Chapter 314
Elva was introducing Nicholas to her dolls when I came closer. I caught Nicholas's eye and smiled at him, he made no return gesture. He simply blinked at me and looked back at Elva.
Elva received all of his smiles today. While I was glad for it - I would never be jealous of my child - I felt the growing rift between Nicholas and me. He had not forgiven me, then, for kissing Julian. For doing what needed to be done to both save the kingdom, and him.
When playtime was over, Nicholas gave Elva a big hug.
"I'll see you out," I told him as they parted.
"Please visit again, Nick-lass!" Elva called.
"I will," he said. "I promise."
That was good enough for Elva. She returned to her dolls.
When Nicholas and I reached the door, I turned to face him. "Nick, we need to talk about this
"What is there to talk about, Piper?"
"This." I waved between us. I hated feelings so distant from him, like he was giving me the cold shoulder. "I understand you don't like the idea of Julian and me, but..."NôvelDrama.Org: owner of this content.
He crossed his arms. This wasn't going to be an easy conversation.
"Can't you see what I'm doing is exactly what you've been doing with Olivia and Lilliana? It's not real," I said.
"This is different than that," he said, voice flat.
"Is it?"
"Yes."
"How?" I pressed.
He locked his jaw. He didn't have a good enough answer then.
"It's okay to be jealous," I said.
"I'm not jealous." Suddenly emotion was back in his voice, fierce and sharp, and totally contradictory to his words.
It made something inside of me snap.
"Oh, no? Then what is it? Because whatever is going on between Julian and me isn't real. It's just an act to rally the kingdom behind the royal family. Can't you see that? Why are you trying to punish me for it?"
I hadn't meant to say so much, but my heart was so battle worn from the growing distance between us. I hadn't been able to shield my feelings at all. If anything, I only felt more heartsick, being apart from him.

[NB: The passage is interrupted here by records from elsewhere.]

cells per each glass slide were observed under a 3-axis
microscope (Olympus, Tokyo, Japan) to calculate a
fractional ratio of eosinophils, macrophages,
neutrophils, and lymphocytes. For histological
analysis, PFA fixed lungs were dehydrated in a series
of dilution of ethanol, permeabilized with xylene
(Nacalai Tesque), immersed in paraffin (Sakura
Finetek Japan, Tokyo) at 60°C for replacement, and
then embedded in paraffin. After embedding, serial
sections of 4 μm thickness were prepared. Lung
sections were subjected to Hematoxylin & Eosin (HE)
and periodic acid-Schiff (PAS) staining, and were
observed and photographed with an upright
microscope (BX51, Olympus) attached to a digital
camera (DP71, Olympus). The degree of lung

Could he feel it too? Was that part of why he was so cold? Did our distance make him just as miserable?
Finally, at once, Nicholas sighed and all of the tension slipped away with him. A bit of warmth returned to his voice and his eyes. He seemed almost sad, looking at me now.
"I'm not trying to punish you, Piper. I'm just... infuriated by the situation. You shouldn't be in this position. None of this should fall on you."
"I'm strong," I said. "I can handle it."
"I know that, but I still don't like it." Clenching his jaw, he locked away. "I also don't trust Julian,"
"Julian would never hurt me." Of that, I was entirely certain.
Nicholas shook his head. "I'm not worried about him hurting you..."
I frowned. "Then what?"
His gaze slid back to me and for a long moment, he stared down at me, as if he could see into the depths of my soul. He stepped closer, right into my space, forcing me to look up at him.
He could kiss me like this. I wanted him too. I held my breath, anticipating.
His eyes slipped down to my lips. I licked them.
He swallowed hard.
Time slowed. If he tried to kiss me, I would let him. Putting distance between us felt like a terrible mistake. I'd right it now, if he'd let me. I'd kiss him until we both needed to come up for air.
Instead, he stepped back. "Goodnight, Piper," he said, then turned and left the room.